START Material provided

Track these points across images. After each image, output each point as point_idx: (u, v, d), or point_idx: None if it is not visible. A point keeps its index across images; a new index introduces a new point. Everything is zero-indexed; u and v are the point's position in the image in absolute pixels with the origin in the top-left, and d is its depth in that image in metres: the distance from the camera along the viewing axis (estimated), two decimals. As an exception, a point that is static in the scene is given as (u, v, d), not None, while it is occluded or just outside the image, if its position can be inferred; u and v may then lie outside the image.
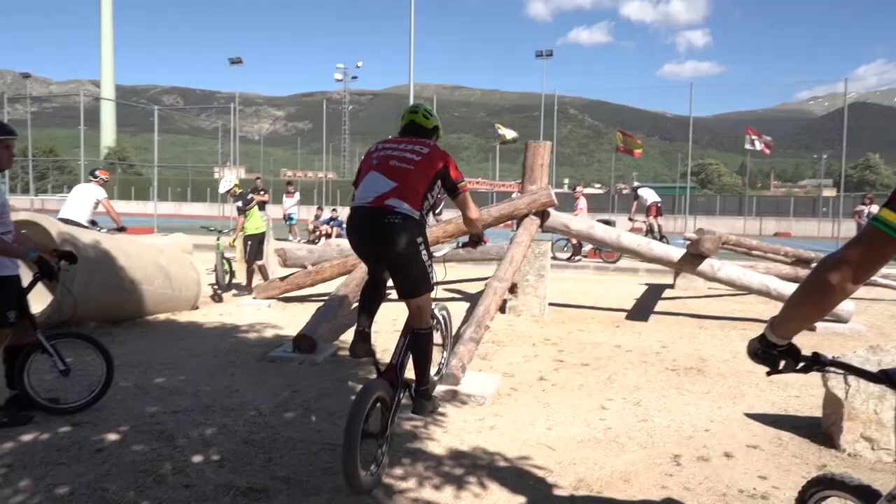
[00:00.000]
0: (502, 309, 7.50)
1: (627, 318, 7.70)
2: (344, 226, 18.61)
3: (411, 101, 23.51)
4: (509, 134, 27.06)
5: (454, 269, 12.37)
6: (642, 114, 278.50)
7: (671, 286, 10.45)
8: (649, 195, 15.04)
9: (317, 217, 18.55)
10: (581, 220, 7.71)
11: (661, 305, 8.73)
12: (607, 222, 13.95)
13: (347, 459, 2.64)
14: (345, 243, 13.10)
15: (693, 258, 7.26)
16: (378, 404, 2.87)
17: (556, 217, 7.41)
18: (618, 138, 24.86)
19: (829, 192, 48.83)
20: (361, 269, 6.42)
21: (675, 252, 7.37)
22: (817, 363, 1.63)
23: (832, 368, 1.66)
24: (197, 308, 7.32)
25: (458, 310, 7.74)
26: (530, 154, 7.47)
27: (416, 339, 3.19)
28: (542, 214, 7.31)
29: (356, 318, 3.19)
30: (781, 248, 9.56)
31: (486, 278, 9.78)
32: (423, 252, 3.07)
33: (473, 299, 8.53)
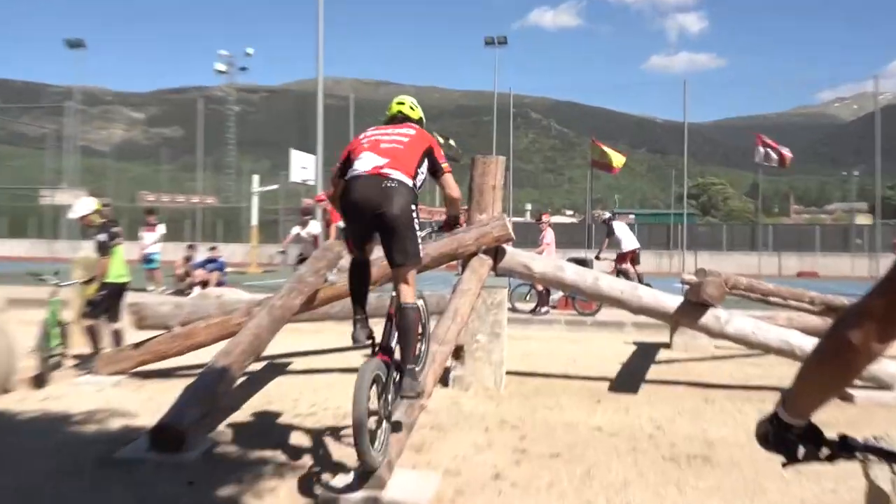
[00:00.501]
0: (444, 381, 7.46)
1: (611, 389, 7.79)
2: (225, 270, 18.45)
3: (320, 100, 23.64)
4: (451, 148, 27.44)
5: (380, 328, 12.29)
6: (624, 119, 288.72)
7: (667, 345, 10.68)
8: (625, 237, 15.25)
9: (187, 259, 18.20)
10: (548, 260, 7.82)
11: (654, 371, 8.87)
12: (582, 262, 14.25)
13: (360, 440, 3.75)
14: (227, 294, 12.88)
15: (694, 308, 7.46)
16: (374, 384, 3.92)
17: (515, 256, 7.48)
18: (593, 150, 25.59)
19: (863, 219, 51.35)
20: (250, 331, 6.30)
21: (671, 300, 7.55)
22: (846, 449, 1.60)
23: (868, 455, 1.60)
24: (8, 391, 6.99)
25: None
26: (478, 172, 7.57)
27: (402, 315, 4.28)
28: (496, 252, 7.37)
29: (235, 398, 4.12)
30: (806, 293, 9.94)
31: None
32: (416, 222, 4.20)
33: (405, 368, 8.46)
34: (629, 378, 8.35)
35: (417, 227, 4.24)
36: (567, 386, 7.90)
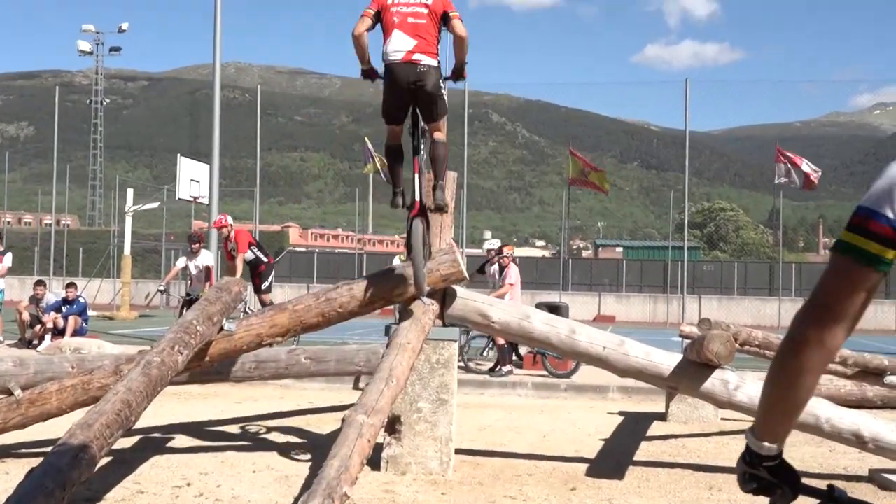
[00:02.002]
0: (374, 462, 7.43)
1: (589, 473, 7.83)
2: (87, 314, 18.16)
3: (217, 92, 23.52)
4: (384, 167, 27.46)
5: (291, 392, 12.24)
6: (611, 125, 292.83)
7: (661, 417, 10.79)
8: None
9: (36, 298, 17.86)
10: (511, 306, 7.88)
11: (644, 451, 8.95)
12: (555, 308, 14.37)
13: (418, 276, 6.94)
14: (88, 346, 12.67)
15: (695, 369, 7.56)
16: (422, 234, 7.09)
17: (468, 301, 7.52)
18: (571, 165, 25.95)
19: (908, 257, 52.63)
20: (118, 396, 6.20)
21: (666, 359, 7.65)
22: (831, 500, 1.90)
23: None
24: None
25: (296, 468, 7.60)
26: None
27: (435, 146, 7.26)
28: (444, 296, 7.40)
29: (96, 487, 4.91)
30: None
31: (345, 408, 9.68)
32: (444, 90, 7.15)
33: (323, 444, 8.40)
34: (613, 459, 8.41)
35: (444, 93, 7.17)
36: (534, 469, 7.92)
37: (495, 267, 14.90)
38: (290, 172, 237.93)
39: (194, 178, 25.82)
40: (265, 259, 15.34)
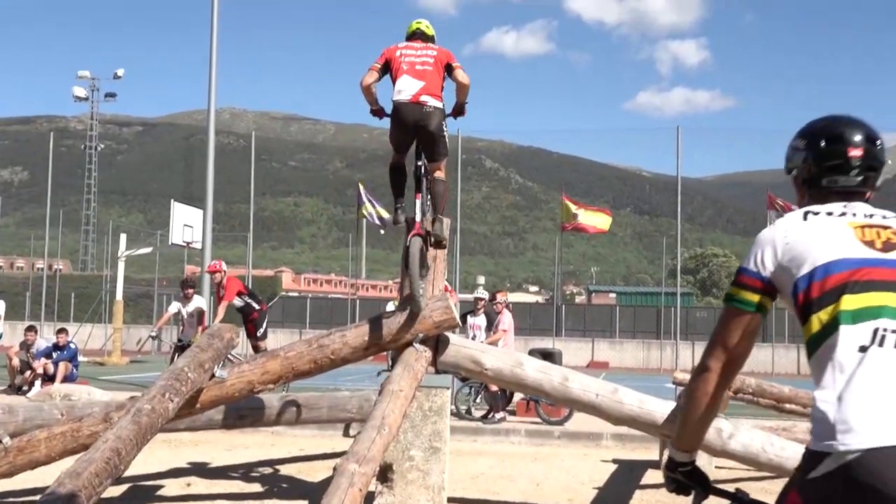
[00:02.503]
0: (366, 511, 7.37)
1: (584, 522, 7.78)
2: (78, 360, 18.07)
3: (211, 138, 23.57)
4: (377, 218, 27.49)
5: (283, 439, 12.17)
6: (604, 171, 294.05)
7: (656, 464, 10.73)
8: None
9: (27, 344, 17.80)
10: (504, 353, 7.86)
11: (638, 499, 8.91)
12: (548, 355, 14.34)
13: (413, 290, 7.09)
14: (79, 392, 12.60)
15: (689, 417, 7.54)
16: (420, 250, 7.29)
17: (461, 347, 7.50)
18: (564, 210, 26.00)
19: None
20: (108, 444, 6.15)
21: (660, 407, 7.63)
22: (735, 500, 2.70)
23: None
24: None
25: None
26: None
27: (435, 183, 7.69)
28: (437, 342, 7.38)
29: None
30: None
31: (337, 455, 9.63)
32: (445, 131, 7.65)
33: (315, 493, 8.33)
34: (607, 508, 8.36)
35: (446, 134, 7.66)
36: (527, 518, 7.86)
37: (478, 319, 14.85)
38: (283, 217, 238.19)
39: (188, 224, 25.82)
40: (257, 306, 15.29)
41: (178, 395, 6.86)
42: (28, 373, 17.10)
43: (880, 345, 2.36)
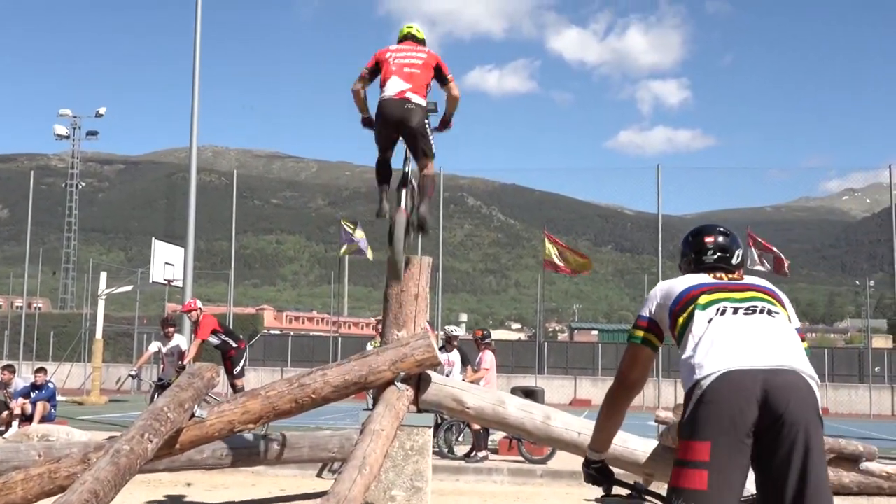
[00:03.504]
0: (347, 553, 7.31)
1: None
2: (56, 399, 17.90)
3: (193, 175, 23.56)
4: (363, 243, 27.41)
5: (264, 479, 12.07)
6: (585, 208, 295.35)
7: (640, 503, 10.71)
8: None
9: (4, 384, 17.64)
10: (486, 392, 7.83)
11: (623, 538, 8.86)
12: (530, 393, 14.33)
13: (396, 260, 7.50)
14: (56, 433, 12.49)
15: (671, 455, 7.51)
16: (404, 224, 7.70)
17: (442, 386, 7.48)
18: (546, 248, 26.07)
19: (881, 342, 52.96)
20: (86, 486, 6.09)
21: (640, 445, 7.61)
22: (635, 490, 3.78)
23: (650, 499, 3.71)
24: None
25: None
26: (397, 277, 7.63)
27: (423, 177, 7.85)
28: (419, 381, 7.36)
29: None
30: (812, 436, 10.16)
31: (318, 495, 9.57)
32: (429, 129, 7.72)
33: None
34: (591, 548, 8.33)
35: (430, 133, 7.75)
36: (510, 559, 7.82)
37: (451, 355, 14.82)
38: (265, 255, 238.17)
39: (169, 262, 25.69)
40: (234, 344, 15.26)
41: (158, 435, 6.80)
42: (5, 413, 16.94)
43: (721, 315, 3.52)
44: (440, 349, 14.66)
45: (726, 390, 3.24)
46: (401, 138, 7.87)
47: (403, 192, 7.93)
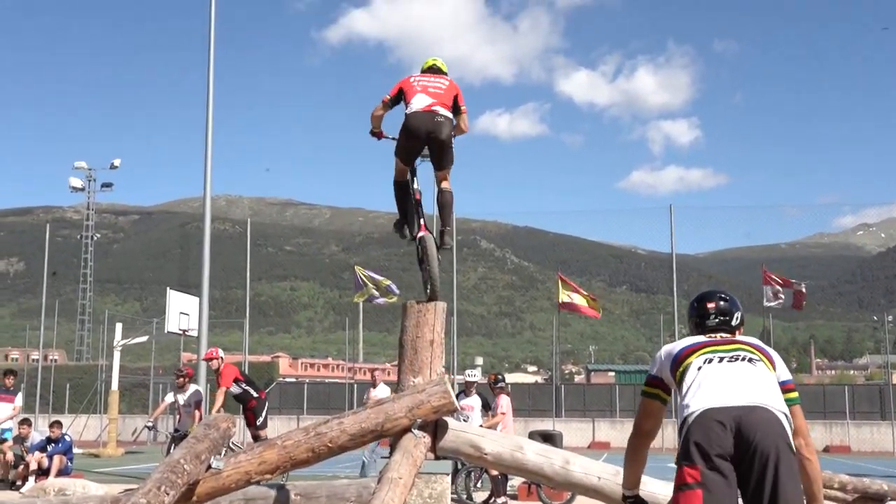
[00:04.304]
0: None
1: None
2: (72, 452, 17.83)
3: (207, 225, 23.63)
4: (380, 287, 27.44)
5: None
6: (599, 249, 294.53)
7: (662, 547, 10.56)
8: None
9: (21, 437, 17.61)
10: (503, 437, 7.77)
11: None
12: (549, 437, 14.21)
13: (433, 277, 7.88)
14: (73, 486, 12.45)
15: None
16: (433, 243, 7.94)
17: (459, 432, 7.42)
18: (560, 289, 26.06)
19: (902, 378, 52.19)
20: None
21: (661, 488, 7.52)
22: None
23: None
24: None
25: None
26: (411, 323, 7.60)
27: (442, 194, 8.07)
28: (436, 428, 7.31)
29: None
30: (835, 477, 9.99)
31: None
32: (453, 142, 7.98)
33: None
34: None
35: (453, 145, 8.02)
36: None
37: (470, 399, 14.77)
38: (279, 302, 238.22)
39: (184, 311, 25.77)
40: (255, 393, 15.19)
41: (174, 487, 6.76)
42: (21, 467, 16.90)
43: (709, 363, 4.26)
44: (459, 394, 14.63)
45: (706, 424, 3.96)
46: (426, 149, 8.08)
47: (420, 218, 8.12)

END Material provided

■ What needs to be done:
Please make an exact copy of the lines above from the line with "29: (356, 318, 3.19)" through the line with "33: (473, 299, 8.53)", both ends included.

■ Finished task:
29: (356, 318, 3.19)
30: (781, 248, 9.56)
31: (486, 278, 9.78)
32: (423, 252, 3.07)
33: (473, 299, 8.53)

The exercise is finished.